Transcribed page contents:
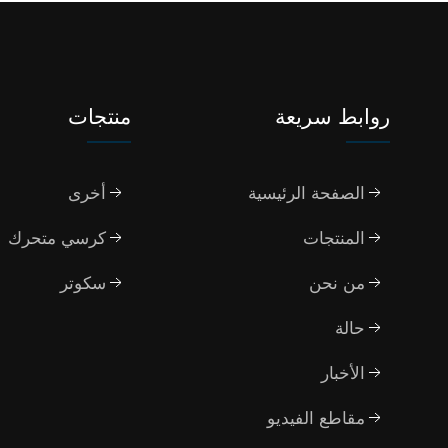
روابط سريعة
منتجات
الصفحة الرئيسية
أخرى
المنتجات
كرسي متحرك
من نحن
سكوتر
حالة
الأخبار
مقاطع الفيديو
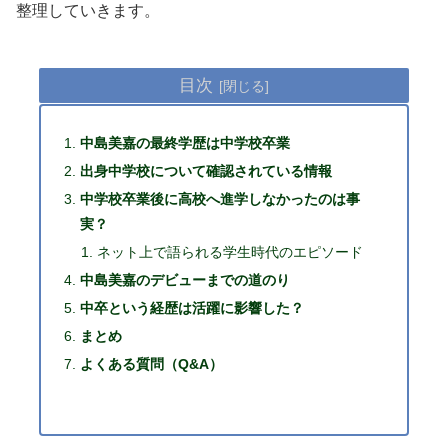
整理していきます。
目次
中島美嘉の最終学歴は中学校卒業
出身中学校について確認されている情報
中学校卒業後に高校へ進学しなかったのは事
実？
ネット上で語られる学生時代のエピソード
中島美嘉のデビューまでの道のり
中卒という経歴は活躍に影響した？
まとめ
よくある質問（Q&A）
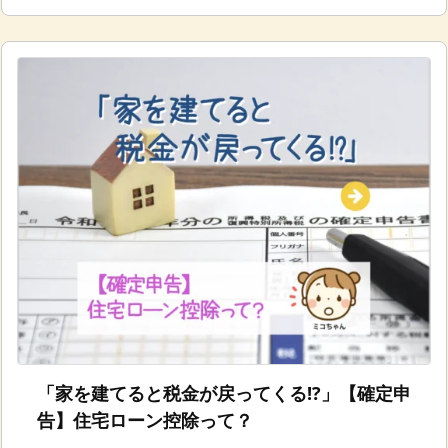
「家を建てると税金が戻ってくる!?」【確定申
告】住宅ローン控除って？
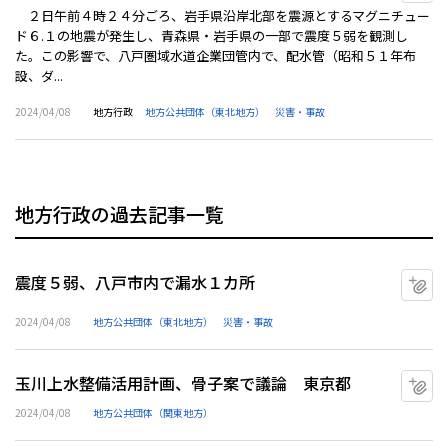
２日午前４時２４分ごろ、岩手県沿岸北部を震源とするマグニチュー
ド６.１の地震が発生し、青森県・岩手県の一部で震度５弱を観測し
た。この影響で、八戸圏域水道企業団管内で、配水管（昭和５１年布
設、ダ...
2024/04/08
地方行政
地方公共団体（東北地方）
災害・事故
地方行政の過去記事一覧
震度５弱、八戸市内で漏水１カ所
マ
2024/04/08
地方公共団体（東北地方）
災害・事故
玉川上水整備活用計画、骨子案で議論 東京都
マ
2024/04/08
地方公共団体（関東地方）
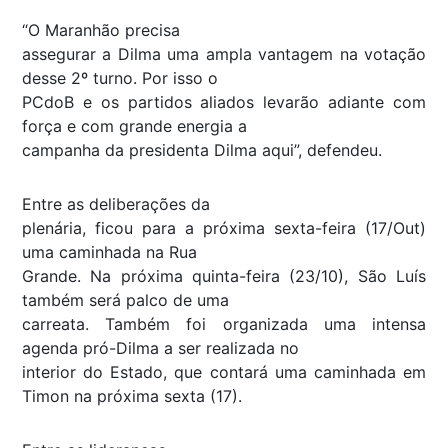
“O Maranhão precisa
assegurar a Dilma uma ampla vantagem na votação
desse 2º turno. Por isso o
PCdoB e os partidos aliados levarão adiante com
força e com grande energia a
campanha da presidenta Dilma aqui”, defendeu.
Entre as deliberações da
plenária, ficou para a próxima sexta-feira (17/Out)
uma caminhada na Rua
Grande. Na próxima quinta-feira (23/10), São Luís
também será palco de uma
carreata. Também foi organizada uma intensa
agenda pró-Dilma a ser realizada no
interior do Estado, que contará uma caminhada em
Timon na próxima sexta (17).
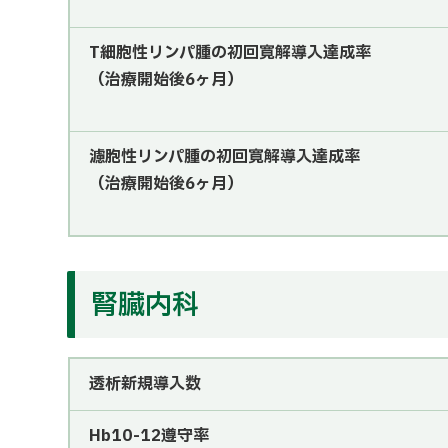
T細胞性リンパ腫の初回寛解導入達成率
（治療開始後6ヶ月）
濾胞性リンパ腫の初回寛解導入達成率
（治療開始後6ヶ月）
腎臓内科
透析新規導入数
Hb10-12遵守率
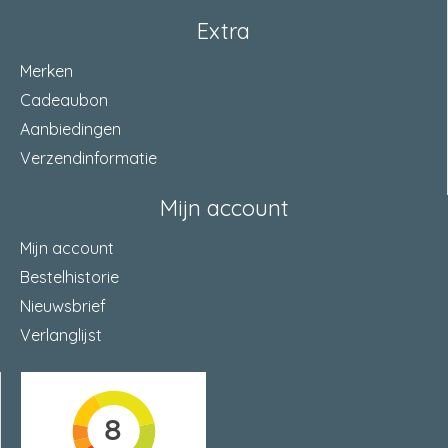
Extra
Merken
Cadeaubon
Aanbiedingen
Verzendinformatie
Mijn account
Mijn account
Bestelhistorie
Nieuwsbrief
Verlanglijst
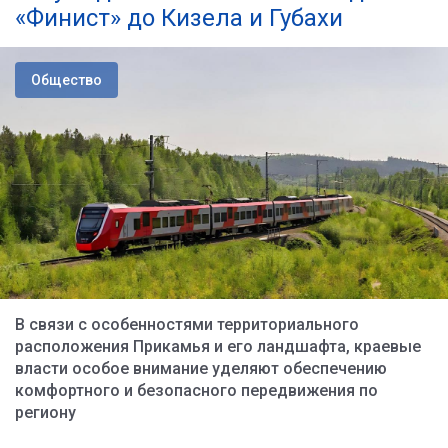
«Финист» до Кизела и Губахи
Общество
В связи с особенностями территориального
расположения Прикамья и его ландшафта, краевые
власти особое внимание уделяют обеспечению
комфортного и безопасного передвижения по
региону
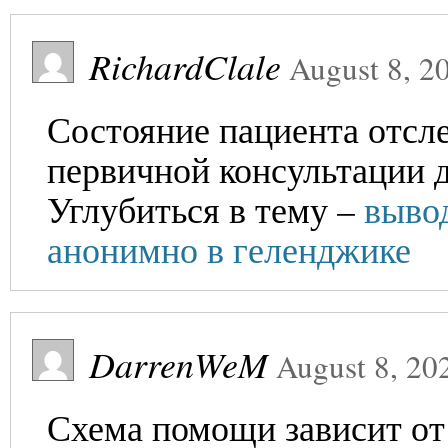
RichardClale
August 8, 2
Состояние пациента отсле
первичной консультации 
Углубиться в тему –
вывод
анонимно в геленджике
DarrenWeM
August 8, 20
Схема помощи зависит от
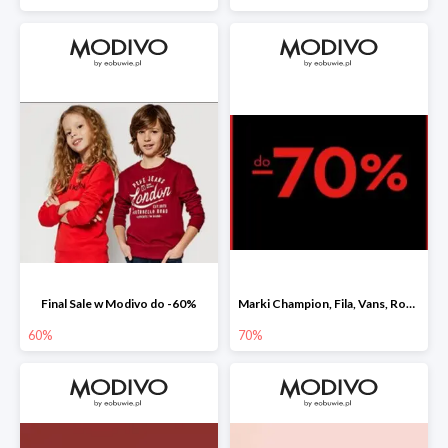
Final Sale w Modivo do -60%
Marki Champion, Fila, Vans, Roxy i Quiksilver w Modivo do -70%
60%
70%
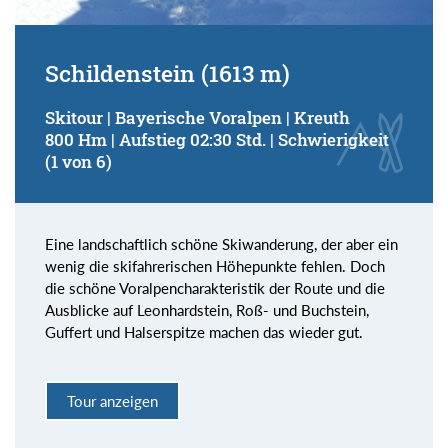
Schildenstein (1613 m)
Skitour | Bayerische Voralpen | Kreuth
800 Hm | Aufstieg 02:30 Std. | Schwierigkeit
(1 von 6)
Eine landschaftlich schöne Skiwanderung, der aber ein
wenig die skifahrerischen Höhepunkte fehlen. Doch
die schöne Voralpencharakteristik der Route und die
Ausblicke auf Leonhardstein, Roß- und Buchstein,
Guffert und Halserspitze machen das wieder gut.
Tour anzeigen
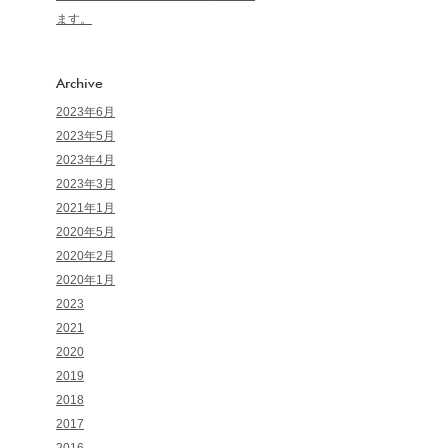
ます。
Archive
2023年6月
2023年5月
2023年4月
2023年3月
2021年1月
2020年5月
2020年2月
2020年1月
2023
2021
2020
2019
2018
2017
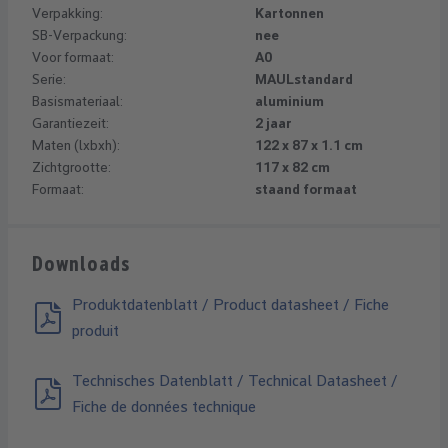
Verpakking:
Kartonnen
SB-Verpackung:
nee
Voor formaat:
A0
Serie:
MAULstandard
Basismateriaal:
aluminium
Garantiezeit:
2 jaar
Maten (lxbxh):
122 x 87 x 1.1 cm
Zichtgrootte:
117 x 82 cm
Formaat:
staand formaat
Downloads
Produktdatenblatt / Product datasheet / Fiche
produit
Technisches Datenblatt / Technical Datasheet /
Fiche de données technique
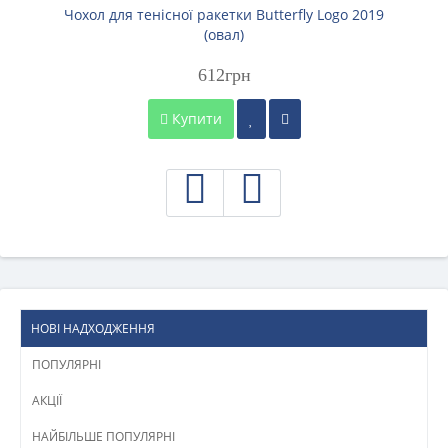
Чохол для тенісної ракетки Butterfly Logo 2019
(овал)
612грн
Купити
НОВІ НАДХОДЖЕННЯ
ПОПУЛЯРНІ
АКЦІЇ
НАЙБІЛЬШЕ ПОПУЛЯРНІ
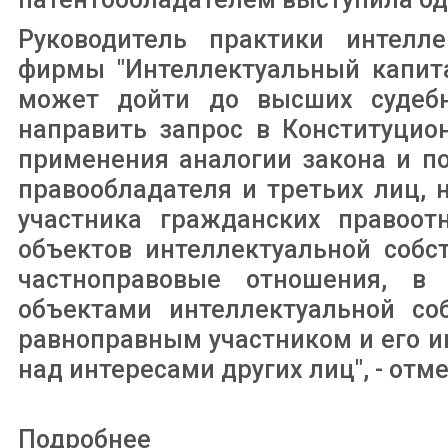
Руководитель практики интелле
фирмы "Интеллектуальный капит
может дойти до высших судебн
направить запрос в Конституцио
применения аналогии закона и п
правообладателя и третьих лиц, 
участника гражданских правоот
объектов интеллектуальной собст
частноправовые отношения, в
объектами интеллектуальной соб
равноправным участником и его 
над интересами других лиц", - отм
Подробнее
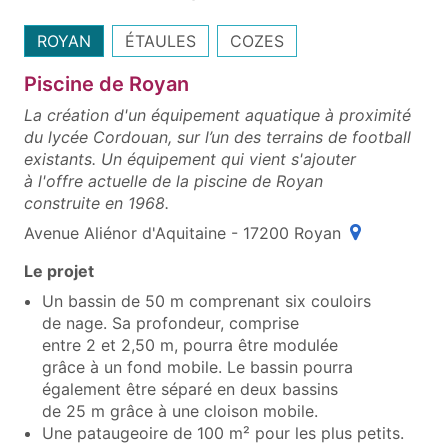
ROYAN
ÉTAULES
COZES
Piscine de Royan
La création d'un équipement aquatique à proximité
du lycée Cordouan, sur l’un des terrains de football
existants. Un équipement qui vient s'ajouter
à l'offre actuelle de la piscine de Royan
construite en 1968.
(ouvre une fe
Avenue Aliénor d'Aquitaine - 17200 Royan
Le projet
Un bassin de 50 m comprenant six couloirs
de nage. Sa profondeur, comprise
entre 2 et 2,50 m, pourra être modulée
grâce à un fond mobile. Le bassin pourra
également être séparé en deux bassins
de 25 m grâce à une cloison mobile.
Une pataugeoire de 100 m² pour les plus petits.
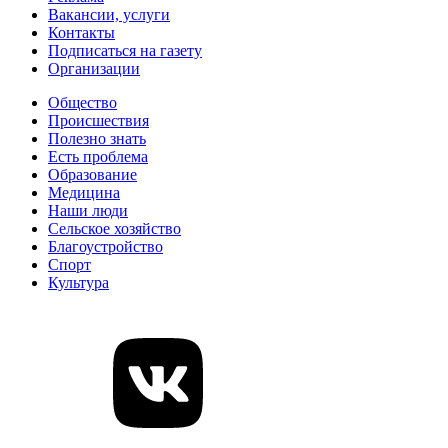
Вакансии, услуги
Контакты
Подписаться на газету
Организации
Общество
Происшествия
Полезно знать
Есть проблема
Образование
Медицина
Наши люди
Сельское хозяйство
Благоустройство
Спорт
Культура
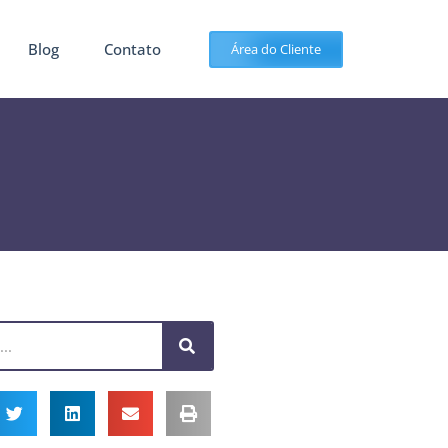
Blog
Contato
Área do Cliente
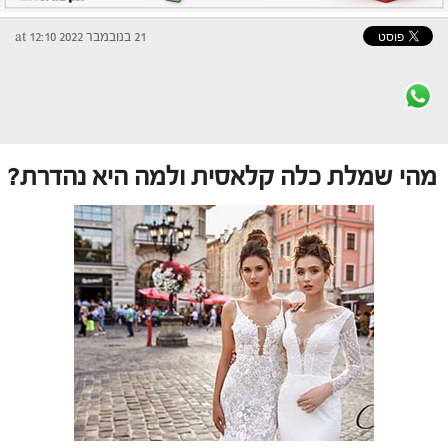
21 בנובמבר 2022 at 12:10
מהי שמלת כלה קלאסית ולמה היא נהדרת?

» **Directions**: Only the lines with the string "интеллектуальной" are wanted; pick them out of the records above and copy them.

» **Solution to the problem**:
объектов интеллектуальной собст
объектами интеллектуальной соб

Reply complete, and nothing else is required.